━━━━━ Extracted data ━━━━━

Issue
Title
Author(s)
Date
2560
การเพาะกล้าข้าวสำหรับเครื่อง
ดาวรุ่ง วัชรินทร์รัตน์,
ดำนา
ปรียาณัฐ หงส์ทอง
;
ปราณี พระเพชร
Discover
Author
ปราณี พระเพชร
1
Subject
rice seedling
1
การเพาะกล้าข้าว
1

━━━━━

Problem to work on: Reproduce the transcribed text of every row above line for line, keeping each line unchanged and in its original order.

Answer for the task:
Issue
Title
Author(s)
Date
2560
การเพาะกล้าข้าวสำหรับเครื่อง
ดาวรุ่ง วัชรินทร์รัตน์,
ดำนา
ปรียาณัฐ หงส์ทอง
;
ปราณี พระเพชร
Discover
Author
ปราณี พระเพชร
1
Subject
rice seedling
1
การเพาะกล้าข้าว
1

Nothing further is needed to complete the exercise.